Chart analysis data:
☆ ☆ ☆ ☆

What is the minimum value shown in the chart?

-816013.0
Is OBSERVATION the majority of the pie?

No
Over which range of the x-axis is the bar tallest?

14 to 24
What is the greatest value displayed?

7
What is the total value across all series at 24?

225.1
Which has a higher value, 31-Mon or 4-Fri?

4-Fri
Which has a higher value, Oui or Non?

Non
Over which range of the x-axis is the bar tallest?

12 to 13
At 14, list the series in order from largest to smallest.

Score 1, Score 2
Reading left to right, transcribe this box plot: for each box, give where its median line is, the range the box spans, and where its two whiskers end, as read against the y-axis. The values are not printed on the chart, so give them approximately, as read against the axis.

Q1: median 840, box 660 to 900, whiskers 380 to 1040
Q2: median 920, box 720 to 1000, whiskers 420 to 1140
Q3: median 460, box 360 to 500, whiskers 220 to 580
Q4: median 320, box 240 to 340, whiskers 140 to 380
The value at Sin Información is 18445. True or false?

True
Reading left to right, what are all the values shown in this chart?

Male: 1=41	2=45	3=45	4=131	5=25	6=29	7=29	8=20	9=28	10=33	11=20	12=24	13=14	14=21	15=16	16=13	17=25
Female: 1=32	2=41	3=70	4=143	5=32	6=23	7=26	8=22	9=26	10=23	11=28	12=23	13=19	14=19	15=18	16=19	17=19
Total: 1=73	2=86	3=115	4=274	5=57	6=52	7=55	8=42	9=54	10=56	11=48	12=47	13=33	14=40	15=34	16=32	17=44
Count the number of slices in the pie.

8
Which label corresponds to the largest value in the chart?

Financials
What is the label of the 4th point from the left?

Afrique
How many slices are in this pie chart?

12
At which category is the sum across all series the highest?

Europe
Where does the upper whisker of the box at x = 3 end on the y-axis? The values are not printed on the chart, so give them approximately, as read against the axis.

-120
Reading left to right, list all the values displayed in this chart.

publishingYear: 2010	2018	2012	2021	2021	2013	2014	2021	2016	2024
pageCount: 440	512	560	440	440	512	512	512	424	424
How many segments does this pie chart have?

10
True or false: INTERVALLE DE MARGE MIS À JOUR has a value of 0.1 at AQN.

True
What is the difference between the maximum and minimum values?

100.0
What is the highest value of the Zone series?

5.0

☆ ☆ ☆ ☆

- _ABOUT THIS EXERCISE_: Copy out the lines of the entries starting at the line containing "Q1: median 840, box" and ending at the line containing "How many slices are in this pie chart?", with both of those lines included.

- _TASK OUTPUT_:
Q1: median 840, box 660 to 900, whiskers 380 to 1040
Q2: median 920, box 720 to 1000, whiskers 420 to 1140
Q3: median 460, box 360 to 500, whiskers 220 to 580
Q4: median 320, box 240 to 340, whiskers 140 to 380
The value at Sin Información is 18445. True or false?

True
Reading left to right, what are all the values shown in this chart?

Male: 1=41	2=45	3=45	4=131	5=25	6=29	7=29	8=20	9=28	10=33	11=20	12=24	13=14	14=21	15=16	16=13	17=25
Female: 1=32	2=41	3=70	4=143	5=32	6=23	7=26	8=22	9=26	10=23	11=28	12=23	13=19	14=19	15=18	16=19	17=19
Total: 1=73	2=86	3=115	4=274	5=57	6=52	7=55	8=42	9=54	10=56	11=48	12=47	13=33	14=40	15=34	16=32	17=44
Count the number of slices in the pie.

8
Which label corresponds to the largest value in the chart?

Financials
What is the label of the 4th point from the left?

Afrique
How many slices are in this pie chart?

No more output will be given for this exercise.